One year later, his fellowship complete, Deas says the experience was more than he could have hoped for and has had a direct and positive impact on his new role helping to promote diversity at the College.
“My new role is a vehicle for me to deliver what I have acquired in terms of diversity knowledge,” says Deas. “It’s just a perfect connection. It couldn’t have happened any better.”
Deas was a 2016-17 New Leadership Academy Fellow at the University of Michigan-Ann Arbor and its National Center for Institutional Diversity. A partnership with the American Association for Hispanics in Higher Education, the fellowship program annually selects about 20 senior-level faculty and administrators from across the country for a one-year, non-residential fellowship that prepares them to eventually assume top leadership positions in higher education.
He spent the past year meeting a diverse mix of senior leaders from colleges and universities around the country, including deans, vice presidents and both tenured and tenure-track faculty. Program participants heard from and interacted with higher education leaders who have encountered and overcome diversity-related challenges at their home institutions.
“It was eye-opening,” he says. “The demographics in this country are changing, and colleges and universities are going to be increasingly more reflective of what we see happening demographically across the country. We need faculty, staff and administrators who represent that continuum.”
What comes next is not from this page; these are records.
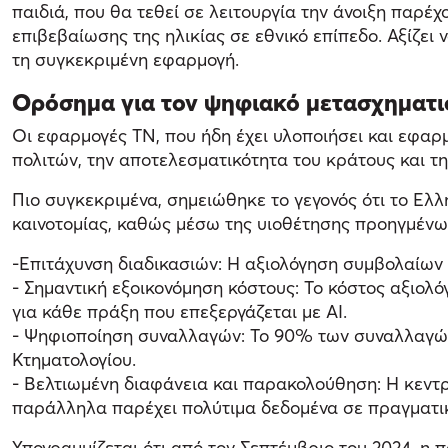
παιδιά, που θα τεθεί σε λειτουργία την άνοιξη παρ
επιβεβαίωσης της ηλικίας σε εθνικό επίπεδο. Αξίζει
τη συγκεκριμένη εφαρμογή.
Ορόσημα για τον ψηφιακό μετασχηματι
Οι εφαρμογές ΤΝ, που ήδη έχει υλοποιήσει και εφαρ
πολιτών, την αποτελεσματικότητα του κράτους και τ
Πιο συγκεκριμένα, σημειώθηκε το γεγονός ότι το Ελ
καινοτομίας, καθώς μέσω της υιοθέτησης προηγμένω
-Επιτάχυνση διαδικασιών: Η αξιολόγηση συμβολαίων 
- Σημαντική εξοικονόμηση κόστους: Το κόστος αξιολ
για κάθε πράξη που επεξεργάζεται με AI.
- Ψηφιοποίηση συναλλαγών: Το 90% των συναλλαγών
Κτηματολογίου.
- Βελτιωμένη διαφάνεια και παρακολούθηση: Η κεντ
παράλληλα παρέχει πολύτιμα δεδομένα σε πραγματικ
Υπογραμμίζεται ότι από τον Σεπτέμβριο του 2024, η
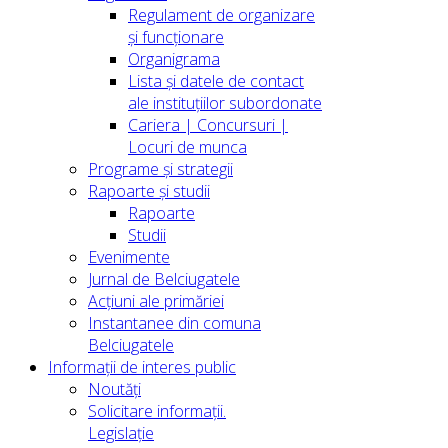
Regulament de organizare
și funcționare
Organigrama
Lista și datele de contact
ale instituțiilor subordonate
Cariera | Concursuri |
Locuri de munca
Programe și strategii
Rapoarte și studii
Rapoarte
Studii
Evenimente
Jurnal de Belciugatele
Acțiuni ale primăriei
Instantanee din comuna
Belciugatele
Informații de interes public
Noutăți
Solicitare informații.
Legislație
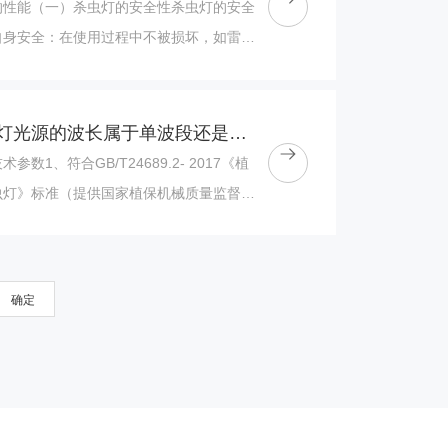
的性能（一）杀虫灯的安全性杀虫灯的安全
自身安全：在使用过程中不被损坏，如雷
短路烧坏部件和灯体……；也包括杀虫灯使
..
电击式杀虫灯光源的波长属于单波段还是多波段
数1、符合GB/T24689.2- 2017《植
虫灯》标准（提供国家植保机械质量监督检
。2、整灯功率≤20W；（提......
确定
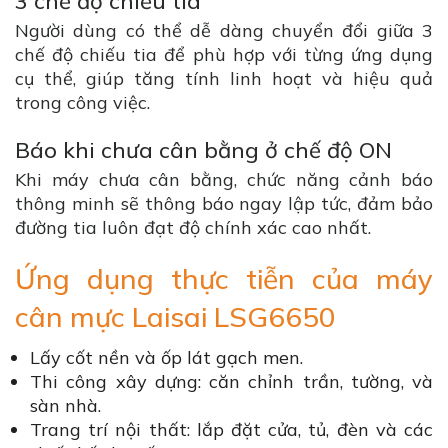
3 chế độ chiếu tia
Người dùng có thể dễ dàng chuyển đổi giữa 3
chế độ chiếu tia để phù hợp với từng ứng dụng
cụ thể, giúp tăng tính linh hoạt và hiệu quả
trong công việc.
Báo khi chưa cân bằng ở chế độ ON
Khi máy chưa cân bằng, chức năng cảnh báo
thông minh sẽ thông báo ngay lập tức, đảm bảo
đường tia luôn đạt độ chính xác cao nhất.
Ứng dụng thực tiễn của máy
cân mực Laisai LSG6650
Lấy cốt nền và ốp lát gạch men.
Thi công xây dựng: căn chỉnh trần, tường, và
sàn nhà.
Trang trí nội thất: lắp đặt cửa, tủ, đèn và các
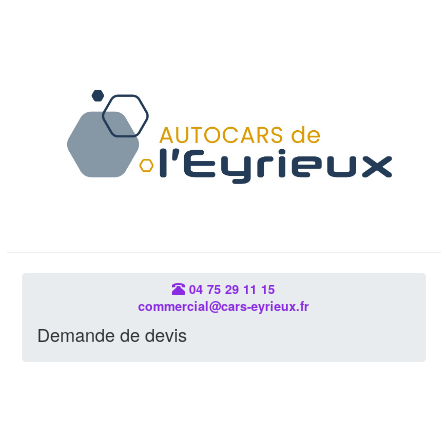
04 75 29 11 15
commercial@cars-eyrieux.fr
Demande de devis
Rénard Harris, associate vice president and chief diversity officer at the College, says diversity training is a key component of the College’s diversity plans and Deas’ expertise is invaluable.
“Kendall’s New Leadership Academy fellowship experience aligned perfectly with his new role in the Office of Institutional Diversity because creating diversity workshops that truly make a difference and strive to make impact on our campus community takes leadership, creativity, and strength,” says Harris.
Deas was also selected to participate in another program at Michigan’s National Center for Institutional Diversity for emerging diversity scholars. For that program, which ran concurrently with the fellowship, Deas was one of 50 scholars selected from an international pool of applicants.
Now, he’s focused on putting the knowledge he’s acquired to good use at the College. Among his primary responsibilities for the Office of Institutional Diversity is to conduct diversity training for faculty, staff, and students.
Diversity can be a sensitive topic, and Deas says he takes great care to create a welcoming environment in his workshops that will encourage candid and constructive discussions.
“We all have a story,” he says. “Every one of us has an origin that we came from based upon life experiences that we’ve had, how we grew up, and where we were educated.”
Deas’ own story is one of academic achievement. He grew up in and attended public schools in Sumter, South Carolina. An expert in education policy and law research, he has earned several academic degrees from some of America’s leading institutions including Georgetown University, Dartmouth College and Washington University in St. Louis. Deas, a Fulbright Scholar to Finland, came to the College of Charleston in 2013 as an adjunct professor in the School of Education, Health, and Human Performance.
While he is aware that the College faces challenges with respect to diversity, Deas also sees a campus community that is motivated and committed to improving and making the university a more welcoming and more inclusive institution. Getting there will require many frank conversations in groups both large and small over many months and years. But that process is underway, and Deas will play a key role in facilitating these dialogues.
“I feel I am poised now to continue growing in the area of promoting diversity but also to continue growing as a teacher-scholar,” he says. “The challenge for us is to get comfortable talking about how we stand on the issues and who we are and then coming together to form a collective good so that this college is successful and thrives.”